──────── Information supplied ────────
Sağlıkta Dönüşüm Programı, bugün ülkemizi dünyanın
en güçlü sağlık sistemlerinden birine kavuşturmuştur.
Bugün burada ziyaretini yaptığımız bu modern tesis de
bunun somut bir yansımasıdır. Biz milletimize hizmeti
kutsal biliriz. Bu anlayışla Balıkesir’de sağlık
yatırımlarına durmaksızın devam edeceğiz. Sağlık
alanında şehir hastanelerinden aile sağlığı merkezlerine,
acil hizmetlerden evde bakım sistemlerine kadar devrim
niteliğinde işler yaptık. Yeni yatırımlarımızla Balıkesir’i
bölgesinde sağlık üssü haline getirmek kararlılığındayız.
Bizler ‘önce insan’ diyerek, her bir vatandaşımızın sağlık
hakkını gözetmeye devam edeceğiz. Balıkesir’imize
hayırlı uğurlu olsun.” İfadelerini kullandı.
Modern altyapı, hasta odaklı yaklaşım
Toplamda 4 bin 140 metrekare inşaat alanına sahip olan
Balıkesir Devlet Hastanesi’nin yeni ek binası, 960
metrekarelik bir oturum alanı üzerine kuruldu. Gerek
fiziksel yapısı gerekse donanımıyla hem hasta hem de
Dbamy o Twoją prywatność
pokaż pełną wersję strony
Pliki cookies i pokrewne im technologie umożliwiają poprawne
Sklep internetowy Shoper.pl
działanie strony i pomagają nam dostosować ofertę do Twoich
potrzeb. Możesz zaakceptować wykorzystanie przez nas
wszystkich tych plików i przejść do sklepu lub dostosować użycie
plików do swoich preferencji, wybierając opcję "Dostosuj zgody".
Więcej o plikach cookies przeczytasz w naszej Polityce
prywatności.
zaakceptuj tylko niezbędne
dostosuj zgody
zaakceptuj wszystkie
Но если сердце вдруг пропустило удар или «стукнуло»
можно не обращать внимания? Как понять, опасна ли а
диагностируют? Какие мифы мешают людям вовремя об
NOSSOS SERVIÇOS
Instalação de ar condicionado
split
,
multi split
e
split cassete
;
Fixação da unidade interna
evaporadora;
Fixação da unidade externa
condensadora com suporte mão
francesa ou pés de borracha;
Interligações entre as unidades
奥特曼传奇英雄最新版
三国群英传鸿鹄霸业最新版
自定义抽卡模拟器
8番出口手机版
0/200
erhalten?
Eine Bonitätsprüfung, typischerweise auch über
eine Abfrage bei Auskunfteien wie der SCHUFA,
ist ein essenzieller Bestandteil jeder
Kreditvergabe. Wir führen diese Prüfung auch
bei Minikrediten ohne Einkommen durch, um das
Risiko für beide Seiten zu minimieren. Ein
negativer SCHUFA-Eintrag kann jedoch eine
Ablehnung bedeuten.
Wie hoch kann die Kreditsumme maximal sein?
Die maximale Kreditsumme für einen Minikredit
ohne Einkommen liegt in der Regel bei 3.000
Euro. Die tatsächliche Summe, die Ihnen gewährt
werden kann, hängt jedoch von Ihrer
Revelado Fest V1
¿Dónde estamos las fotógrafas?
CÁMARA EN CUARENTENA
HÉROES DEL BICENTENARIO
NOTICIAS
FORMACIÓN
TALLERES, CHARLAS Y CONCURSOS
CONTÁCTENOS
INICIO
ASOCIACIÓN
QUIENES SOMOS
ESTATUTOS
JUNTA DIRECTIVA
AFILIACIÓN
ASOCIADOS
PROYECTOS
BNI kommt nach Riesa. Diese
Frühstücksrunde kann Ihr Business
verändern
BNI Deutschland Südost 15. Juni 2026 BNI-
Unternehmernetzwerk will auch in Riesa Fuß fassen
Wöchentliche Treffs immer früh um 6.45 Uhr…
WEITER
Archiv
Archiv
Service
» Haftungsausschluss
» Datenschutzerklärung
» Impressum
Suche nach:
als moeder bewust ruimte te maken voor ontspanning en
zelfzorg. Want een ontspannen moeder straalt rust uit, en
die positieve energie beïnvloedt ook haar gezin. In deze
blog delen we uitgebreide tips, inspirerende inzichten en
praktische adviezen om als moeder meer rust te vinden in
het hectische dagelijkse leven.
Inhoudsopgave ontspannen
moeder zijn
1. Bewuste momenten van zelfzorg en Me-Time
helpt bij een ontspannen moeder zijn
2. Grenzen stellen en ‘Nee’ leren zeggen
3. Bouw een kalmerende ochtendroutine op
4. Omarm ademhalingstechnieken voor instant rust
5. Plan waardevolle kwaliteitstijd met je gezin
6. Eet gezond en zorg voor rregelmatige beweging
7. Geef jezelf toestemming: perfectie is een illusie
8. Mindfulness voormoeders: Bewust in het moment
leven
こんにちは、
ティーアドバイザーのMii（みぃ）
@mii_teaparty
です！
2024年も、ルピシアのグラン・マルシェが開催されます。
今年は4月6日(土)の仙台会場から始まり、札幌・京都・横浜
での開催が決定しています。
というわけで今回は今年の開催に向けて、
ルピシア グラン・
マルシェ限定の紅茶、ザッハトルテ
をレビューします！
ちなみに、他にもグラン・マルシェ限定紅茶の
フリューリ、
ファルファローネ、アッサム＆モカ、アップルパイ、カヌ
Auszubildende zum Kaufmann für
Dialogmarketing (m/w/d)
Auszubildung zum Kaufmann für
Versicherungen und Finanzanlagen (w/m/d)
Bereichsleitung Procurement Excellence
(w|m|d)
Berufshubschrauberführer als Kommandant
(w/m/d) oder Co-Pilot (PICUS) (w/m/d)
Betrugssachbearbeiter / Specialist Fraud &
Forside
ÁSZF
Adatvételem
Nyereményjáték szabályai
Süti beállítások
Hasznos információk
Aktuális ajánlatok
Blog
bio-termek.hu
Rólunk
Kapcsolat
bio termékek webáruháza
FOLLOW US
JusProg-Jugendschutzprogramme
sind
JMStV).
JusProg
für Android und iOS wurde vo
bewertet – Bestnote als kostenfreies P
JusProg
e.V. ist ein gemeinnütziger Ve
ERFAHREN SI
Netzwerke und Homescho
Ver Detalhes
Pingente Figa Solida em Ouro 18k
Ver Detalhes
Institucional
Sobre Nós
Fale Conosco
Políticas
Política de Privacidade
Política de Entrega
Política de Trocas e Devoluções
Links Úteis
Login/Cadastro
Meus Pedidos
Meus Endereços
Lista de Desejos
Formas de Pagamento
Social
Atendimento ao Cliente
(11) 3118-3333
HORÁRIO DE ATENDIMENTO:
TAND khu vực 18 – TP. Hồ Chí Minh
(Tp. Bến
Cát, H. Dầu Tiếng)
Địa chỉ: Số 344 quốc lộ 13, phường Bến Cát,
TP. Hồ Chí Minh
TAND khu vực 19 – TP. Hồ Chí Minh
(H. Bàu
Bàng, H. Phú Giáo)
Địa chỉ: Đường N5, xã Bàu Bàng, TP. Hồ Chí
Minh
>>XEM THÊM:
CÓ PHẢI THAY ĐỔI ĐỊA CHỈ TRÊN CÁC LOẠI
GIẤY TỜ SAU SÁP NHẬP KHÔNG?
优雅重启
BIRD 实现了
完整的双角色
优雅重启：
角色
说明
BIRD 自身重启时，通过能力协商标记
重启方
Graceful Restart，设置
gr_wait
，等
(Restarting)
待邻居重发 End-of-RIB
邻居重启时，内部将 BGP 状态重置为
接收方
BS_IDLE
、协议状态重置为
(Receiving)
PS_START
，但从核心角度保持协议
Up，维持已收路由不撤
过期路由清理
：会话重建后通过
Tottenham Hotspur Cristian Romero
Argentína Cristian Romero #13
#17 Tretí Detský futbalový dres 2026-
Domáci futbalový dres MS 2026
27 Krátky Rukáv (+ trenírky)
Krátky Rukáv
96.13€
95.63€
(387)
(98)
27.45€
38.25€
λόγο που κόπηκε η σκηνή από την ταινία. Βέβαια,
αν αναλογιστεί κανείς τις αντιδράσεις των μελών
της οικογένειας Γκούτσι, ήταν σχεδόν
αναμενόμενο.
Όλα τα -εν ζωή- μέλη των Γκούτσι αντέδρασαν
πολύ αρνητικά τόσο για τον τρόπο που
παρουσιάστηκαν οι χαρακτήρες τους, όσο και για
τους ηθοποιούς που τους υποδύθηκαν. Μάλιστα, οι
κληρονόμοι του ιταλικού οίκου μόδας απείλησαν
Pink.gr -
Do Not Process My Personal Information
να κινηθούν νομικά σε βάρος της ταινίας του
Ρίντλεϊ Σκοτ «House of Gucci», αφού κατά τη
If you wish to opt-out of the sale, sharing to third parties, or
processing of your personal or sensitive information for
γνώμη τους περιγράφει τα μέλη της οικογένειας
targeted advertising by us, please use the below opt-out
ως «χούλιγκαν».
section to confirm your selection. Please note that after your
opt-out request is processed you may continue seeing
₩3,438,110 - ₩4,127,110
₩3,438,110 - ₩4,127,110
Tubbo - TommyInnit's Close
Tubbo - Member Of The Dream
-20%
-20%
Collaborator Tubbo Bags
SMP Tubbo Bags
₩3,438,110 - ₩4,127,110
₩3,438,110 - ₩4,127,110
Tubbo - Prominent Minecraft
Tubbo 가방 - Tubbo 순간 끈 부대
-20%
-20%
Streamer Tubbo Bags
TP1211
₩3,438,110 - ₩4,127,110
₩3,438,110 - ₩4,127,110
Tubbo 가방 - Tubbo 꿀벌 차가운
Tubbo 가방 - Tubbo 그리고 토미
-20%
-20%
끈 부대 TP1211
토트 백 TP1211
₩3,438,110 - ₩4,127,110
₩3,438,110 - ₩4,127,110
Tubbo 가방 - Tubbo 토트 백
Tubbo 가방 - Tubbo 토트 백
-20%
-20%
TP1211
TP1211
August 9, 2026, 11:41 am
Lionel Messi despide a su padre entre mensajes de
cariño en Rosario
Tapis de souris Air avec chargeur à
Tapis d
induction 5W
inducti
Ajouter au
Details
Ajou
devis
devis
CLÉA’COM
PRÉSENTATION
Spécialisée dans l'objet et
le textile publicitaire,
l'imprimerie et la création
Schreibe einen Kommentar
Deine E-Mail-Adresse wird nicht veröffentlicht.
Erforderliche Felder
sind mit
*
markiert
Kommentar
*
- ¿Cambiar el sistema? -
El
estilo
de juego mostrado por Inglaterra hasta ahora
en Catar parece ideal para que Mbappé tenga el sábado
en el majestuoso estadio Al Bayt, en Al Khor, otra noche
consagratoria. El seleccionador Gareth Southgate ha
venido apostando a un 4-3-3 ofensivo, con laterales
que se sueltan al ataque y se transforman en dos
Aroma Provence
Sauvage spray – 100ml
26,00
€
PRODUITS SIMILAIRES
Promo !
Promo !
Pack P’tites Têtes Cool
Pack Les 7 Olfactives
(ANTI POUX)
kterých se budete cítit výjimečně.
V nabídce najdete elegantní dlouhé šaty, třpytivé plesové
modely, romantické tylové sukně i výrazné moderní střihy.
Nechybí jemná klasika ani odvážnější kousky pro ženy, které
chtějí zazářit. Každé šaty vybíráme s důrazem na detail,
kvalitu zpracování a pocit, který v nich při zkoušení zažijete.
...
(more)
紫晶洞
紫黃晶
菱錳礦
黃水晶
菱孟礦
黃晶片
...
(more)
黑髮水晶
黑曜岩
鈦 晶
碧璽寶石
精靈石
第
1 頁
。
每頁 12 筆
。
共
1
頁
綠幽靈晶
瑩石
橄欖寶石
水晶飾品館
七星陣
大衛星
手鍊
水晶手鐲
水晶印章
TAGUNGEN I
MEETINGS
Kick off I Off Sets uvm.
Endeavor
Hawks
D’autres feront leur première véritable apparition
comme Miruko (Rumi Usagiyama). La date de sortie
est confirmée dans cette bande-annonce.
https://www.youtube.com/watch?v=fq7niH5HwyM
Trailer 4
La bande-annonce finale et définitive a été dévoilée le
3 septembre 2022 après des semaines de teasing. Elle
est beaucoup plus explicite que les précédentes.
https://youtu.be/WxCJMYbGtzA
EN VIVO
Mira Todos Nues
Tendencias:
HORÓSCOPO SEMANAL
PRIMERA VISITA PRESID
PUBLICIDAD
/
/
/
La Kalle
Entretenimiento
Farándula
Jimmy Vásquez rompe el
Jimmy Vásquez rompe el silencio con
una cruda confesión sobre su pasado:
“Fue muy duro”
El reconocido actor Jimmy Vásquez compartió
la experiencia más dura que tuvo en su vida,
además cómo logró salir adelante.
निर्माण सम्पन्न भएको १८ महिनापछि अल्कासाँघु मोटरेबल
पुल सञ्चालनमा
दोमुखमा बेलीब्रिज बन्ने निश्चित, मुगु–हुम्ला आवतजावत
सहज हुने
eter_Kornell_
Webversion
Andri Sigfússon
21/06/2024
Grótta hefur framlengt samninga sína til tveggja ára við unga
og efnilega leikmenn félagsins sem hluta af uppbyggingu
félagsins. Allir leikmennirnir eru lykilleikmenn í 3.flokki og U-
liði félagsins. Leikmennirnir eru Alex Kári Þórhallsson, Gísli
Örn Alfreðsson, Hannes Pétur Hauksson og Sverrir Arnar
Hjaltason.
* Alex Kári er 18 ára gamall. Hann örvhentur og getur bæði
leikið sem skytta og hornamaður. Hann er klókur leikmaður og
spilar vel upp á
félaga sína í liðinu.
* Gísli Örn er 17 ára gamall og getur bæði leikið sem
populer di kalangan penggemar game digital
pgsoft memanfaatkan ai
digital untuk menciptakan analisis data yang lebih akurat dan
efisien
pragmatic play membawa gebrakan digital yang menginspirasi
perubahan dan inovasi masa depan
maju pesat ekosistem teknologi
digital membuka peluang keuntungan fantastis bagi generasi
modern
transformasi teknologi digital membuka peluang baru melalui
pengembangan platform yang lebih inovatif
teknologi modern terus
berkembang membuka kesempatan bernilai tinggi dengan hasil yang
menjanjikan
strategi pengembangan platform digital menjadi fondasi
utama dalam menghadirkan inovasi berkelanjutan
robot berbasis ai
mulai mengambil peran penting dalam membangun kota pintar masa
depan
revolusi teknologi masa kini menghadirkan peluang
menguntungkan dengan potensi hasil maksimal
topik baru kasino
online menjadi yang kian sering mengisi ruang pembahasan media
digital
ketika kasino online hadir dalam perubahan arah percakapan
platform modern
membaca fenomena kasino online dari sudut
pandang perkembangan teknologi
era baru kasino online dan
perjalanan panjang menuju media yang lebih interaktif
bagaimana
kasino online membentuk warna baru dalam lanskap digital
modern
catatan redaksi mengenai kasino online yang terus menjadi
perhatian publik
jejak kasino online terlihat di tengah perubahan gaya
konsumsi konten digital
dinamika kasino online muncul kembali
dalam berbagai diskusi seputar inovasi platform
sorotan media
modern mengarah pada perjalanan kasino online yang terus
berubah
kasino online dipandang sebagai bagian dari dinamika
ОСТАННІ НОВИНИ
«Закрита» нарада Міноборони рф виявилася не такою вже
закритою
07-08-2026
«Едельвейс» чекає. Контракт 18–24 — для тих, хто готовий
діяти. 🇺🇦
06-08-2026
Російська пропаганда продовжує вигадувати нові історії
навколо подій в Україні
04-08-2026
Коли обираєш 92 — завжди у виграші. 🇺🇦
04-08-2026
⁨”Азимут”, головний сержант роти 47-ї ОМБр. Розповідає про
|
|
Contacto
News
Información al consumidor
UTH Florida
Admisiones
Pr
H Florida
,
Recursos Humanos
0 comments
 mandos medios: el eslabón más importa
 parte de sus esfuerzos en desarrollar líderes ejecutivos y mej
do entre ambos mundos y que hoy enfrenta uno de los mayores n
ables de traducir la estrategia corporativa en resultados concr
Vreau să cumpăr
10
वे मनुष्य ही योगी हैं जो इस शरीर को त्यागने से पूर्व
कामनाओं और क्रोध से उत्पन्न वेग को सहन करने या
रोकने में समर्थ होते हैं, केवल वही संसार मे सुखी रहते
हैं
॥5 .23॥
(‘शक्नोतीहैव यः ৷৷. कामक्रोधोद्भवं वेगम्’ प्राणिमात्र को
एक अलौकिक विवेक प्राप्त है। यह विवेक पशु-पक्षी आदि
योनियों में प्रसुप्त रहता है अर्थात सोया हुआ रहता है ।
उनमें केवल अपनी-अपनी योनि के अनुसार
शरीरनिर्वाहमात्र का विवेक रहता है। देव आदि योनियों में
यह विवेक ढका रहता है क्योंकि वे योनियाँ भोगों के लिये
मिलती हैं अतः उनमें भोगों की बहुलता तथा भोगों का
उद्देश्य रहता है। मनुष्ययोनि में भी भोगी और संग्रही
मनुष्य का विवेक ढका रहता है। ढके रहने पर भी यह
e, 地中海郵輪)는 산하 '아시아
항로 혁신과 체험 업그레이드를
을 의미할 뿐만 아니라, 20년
────────
## Your assignment
Which lines above run from the one containing "evaporadora;" down to the one containing "Kreditvergabe. Wir führen diese Prüfung auch"? Repeat exactly those, both ends included, and nothing else.

## Answer
evaporadora;
Fixação da unidade externa
condensadora com suporte mão
francesa ou pés de borracha;
Interligações entre as unidades
奥特曼传奇英雄最新版
三国群英传鸿鹄霸业最新版
自定义抽卡模拟器
8番出口手机版
0/200
erhalten?
Eine Bonitätsprüfung, typischerweise auch über
eine Abfrage bei Auskunfteien wie der SCHUFA,
ist ein essenzieller Bestandteil jeder
Kreditvergabe. Wir führen diese Prüfung auch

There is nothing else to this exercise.